Monday, October 25, 2010

Reading. Mary Oliver.

The other day, a friend wrote about the mother of her son's classmate, who was scheduled for some upcoming surgery. It brought to mind her own two battles with cancer, now in remission. She'd written of her experiences before, the first when she was 28, the second several years later, when her sons were 3 and 1. I had read her blog before we even met, and I was a little in awe of her. It was clear that L. is the kind of woman who makes everything around her beautiful, who seems to take pause and drink in all the moments that we should all stop and treasure. It felt like those months of illness and recovery, especially when her children were so small, were what made L. so determined to live with such awareness.

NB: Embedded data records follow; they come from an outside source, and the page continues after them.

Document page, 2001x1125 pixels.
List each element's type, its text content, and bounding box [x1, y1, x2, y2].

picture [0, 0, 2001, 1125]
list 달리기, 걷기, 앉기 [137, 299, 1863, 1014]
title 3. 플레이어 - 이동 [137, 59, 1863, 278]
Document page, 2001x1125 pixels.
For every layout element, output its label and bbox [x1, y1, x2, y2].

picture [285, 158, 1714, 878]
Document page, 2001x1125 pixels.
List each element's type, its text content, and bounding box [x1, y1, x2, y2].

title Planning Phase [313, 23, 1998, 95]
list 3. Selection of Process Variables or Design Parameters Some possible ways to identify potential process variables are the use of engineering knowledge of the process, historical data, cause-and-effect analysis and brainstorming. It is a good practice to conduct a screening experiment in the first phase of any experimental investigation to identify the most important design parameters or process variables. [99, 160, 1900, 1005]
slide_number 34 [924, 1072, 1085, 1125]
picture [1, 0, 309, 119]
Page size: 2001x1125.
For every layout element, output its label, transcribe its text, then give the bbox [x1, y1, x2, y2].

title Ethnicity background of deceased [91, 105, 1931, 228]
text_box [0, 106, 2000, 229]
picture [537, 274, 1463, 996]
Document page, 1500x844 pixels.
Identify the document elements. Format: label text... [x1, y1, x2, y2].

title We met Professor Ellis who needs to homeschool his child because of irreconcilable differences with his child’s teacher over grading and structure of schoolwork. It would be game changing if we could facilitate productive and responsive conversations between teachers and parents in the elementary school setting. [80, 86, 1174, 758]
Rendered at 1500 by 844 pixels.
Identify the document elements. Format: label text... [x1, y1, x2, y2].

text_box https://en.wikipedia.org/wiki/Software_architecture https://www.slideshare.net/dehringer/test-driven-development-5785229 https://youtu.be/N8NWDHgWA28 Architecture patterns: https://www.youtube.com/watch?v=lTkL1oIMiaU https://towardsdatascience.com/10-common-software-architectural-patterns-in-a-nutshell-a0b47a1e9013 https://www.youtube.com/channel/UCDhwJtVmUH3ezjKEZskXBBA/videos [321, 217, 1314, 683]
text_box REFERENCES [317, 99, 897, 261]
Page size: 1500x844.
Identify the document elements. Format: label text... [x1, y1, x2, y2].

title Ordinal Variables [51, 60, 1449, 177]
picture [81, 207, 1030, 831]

The anger and fear that she wrote about, of her own mortality and the body and life that would never be the same, of missing precious months of her sons' toddlerhoods, reminded me of the journalist Ruth Picardie. She died of breast cancer at the age of 33, leaving behind a husband and twin babies. For them her absence was not merely for the months of treatment, pain and anguish and hope, but for the rest of their lives. I knew of Ruth from her sister, the writer Justine Picardie, and from the late Elspeth Thompson, who gave us this poem. This was read at Ruth's memorial service:

In Blackwater Woods

Look, the trees
are turning
their own bodies
into pillars

of light,
are giving off the rich
fragrance of cinnamon
and fulfillment,

the long tapers
of cattails
are bursting and floating away over
the blue shoulders

of the ponds,
and every pond,
no matter what its
name is, is

nameless now.
Every year
everything
I have ever learned

in my lifetime
leads back to this: the fires
and the black river of loss
whose other side

is salvation,
whose meaning
none of us will ever know.
To live in this world

you must be able
to do three things:
to love what is mortal;
to hold it

against your bones knowing
your own life depends on it;
and, when the time comes to let it go,
to let it go.

- Mary Oliver, American Primitive.

I've always loved Mary Oliver for her clear way of writing about love and loss, of the fleeting moments of sadness interleaved with splashes of happiness that make up life. This poem is pinned to the wall above my desk at work, along with several others. It never fails to break my heart and then put it back together.